Indoor and outdoor scene photos:
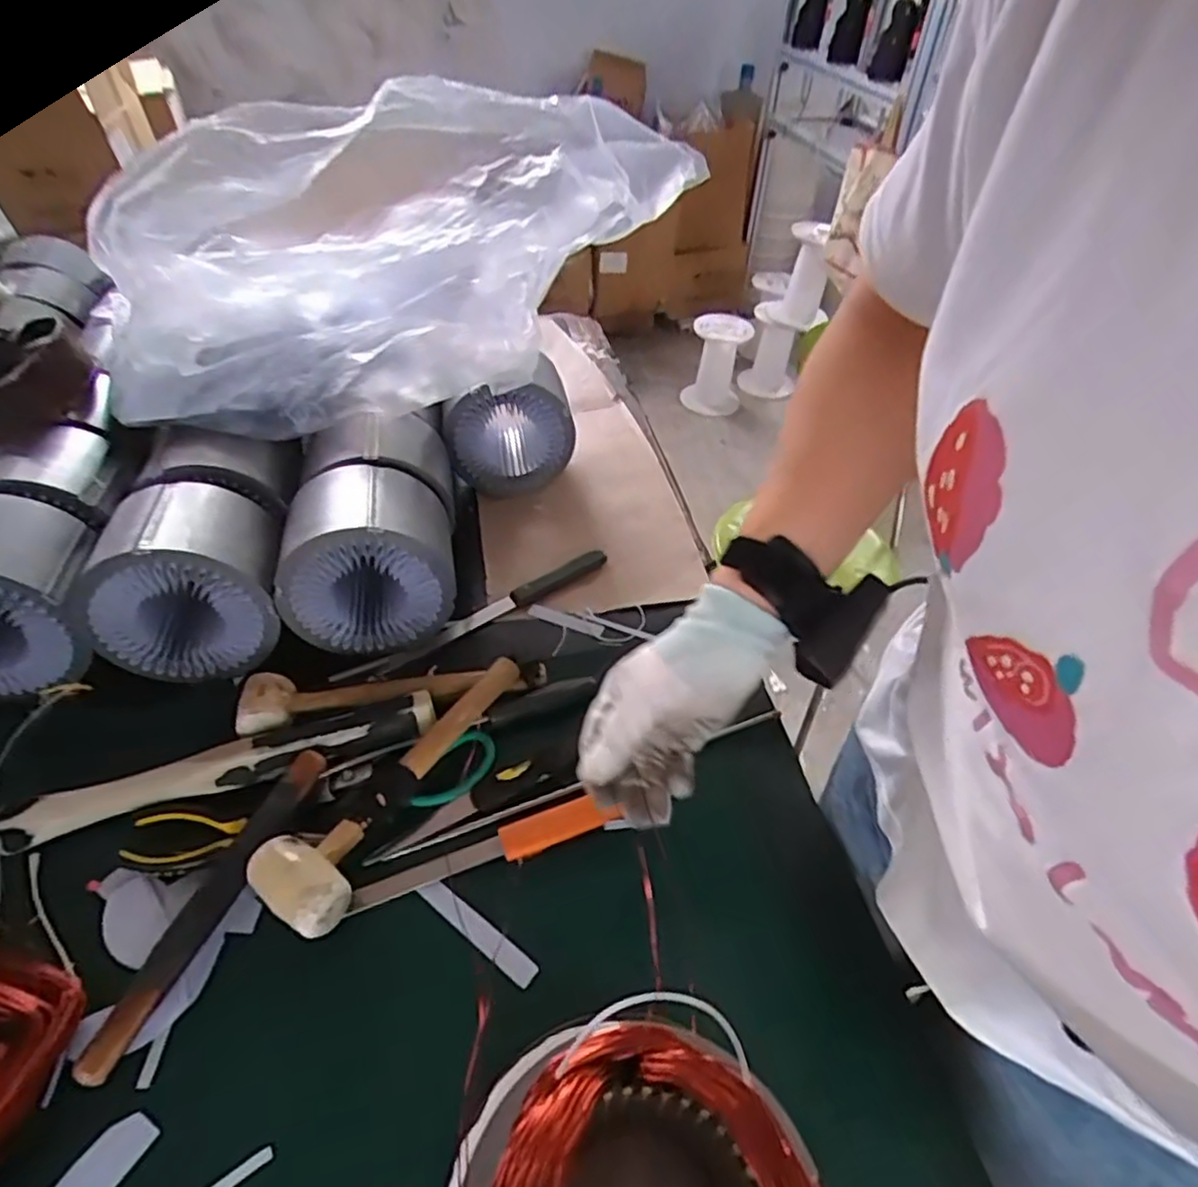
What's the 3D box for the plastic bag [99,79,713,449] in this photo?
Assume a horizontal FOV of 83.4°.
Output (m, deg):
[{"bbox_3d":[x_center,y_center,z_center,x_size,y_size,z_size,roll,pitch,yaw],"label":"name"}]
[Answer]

Task brief: Your answer should be the lines from the one containing "Assume a horizontal FOV of 83.4°." to the end of the entries above, restated exactly and alone.

Solution for this problem:
Assume a horizontal FOV of 83.4°.
Output (m, deg):
[{"bbox_3d":[x_center,y_center,z_center,x_size,y_size,z_size,roll,pitch,yaw],"label":"name"}]
[Answer]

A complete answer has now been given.